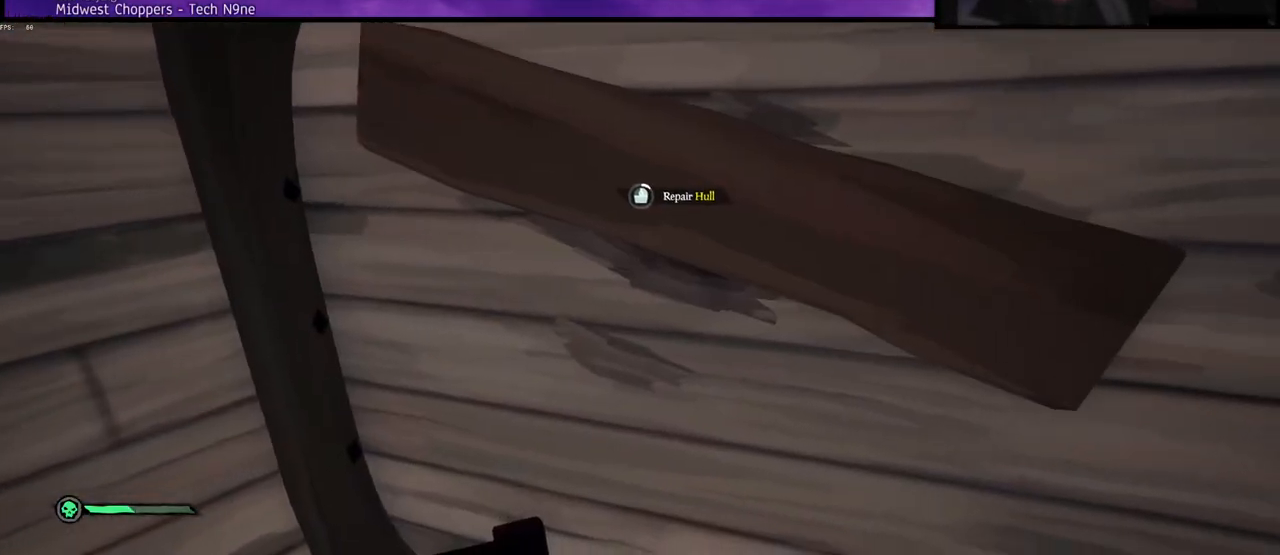
{"keys": [], "events": []}
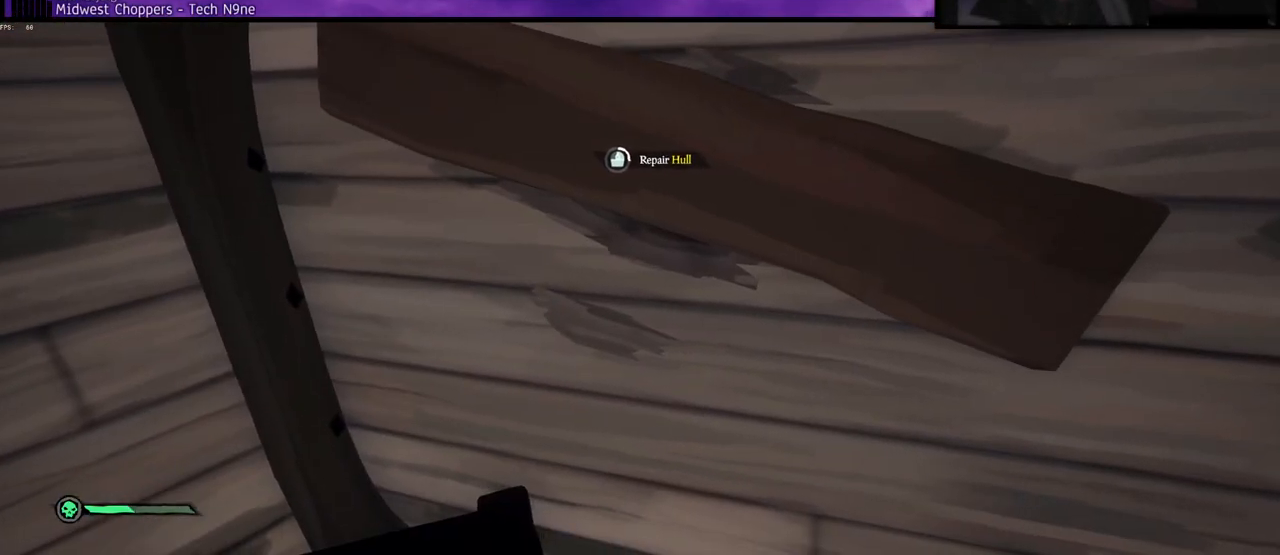
{"keys": [], "events": []}
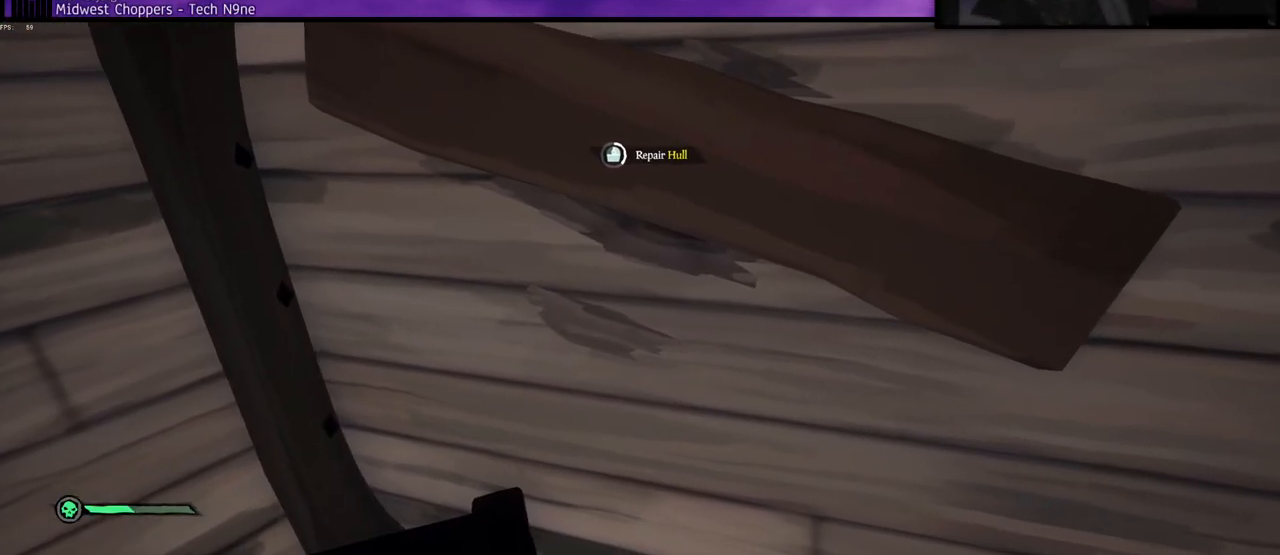
{"keys": [], "events": []}
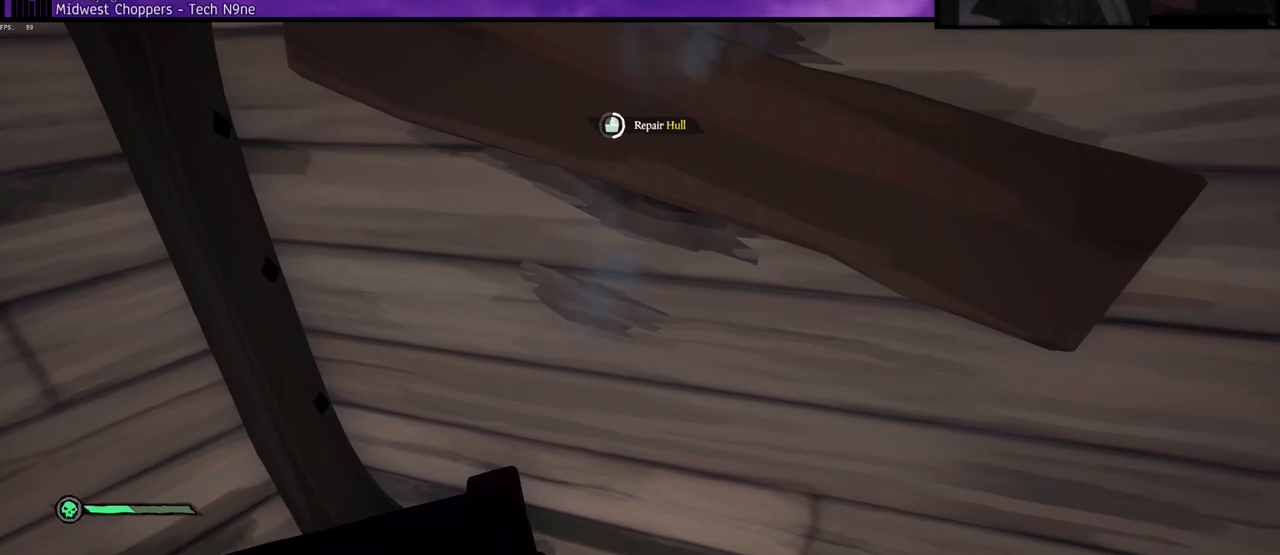
{"keys": [], "events": []}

# Brief
Each line above should be returned exactly as it stands, minus any pictures.

# Result below
{"keys": [], "events": []}
{"keys": [], "events": []}
{"keys": [], "events": []}
{"keys": [], "events": []}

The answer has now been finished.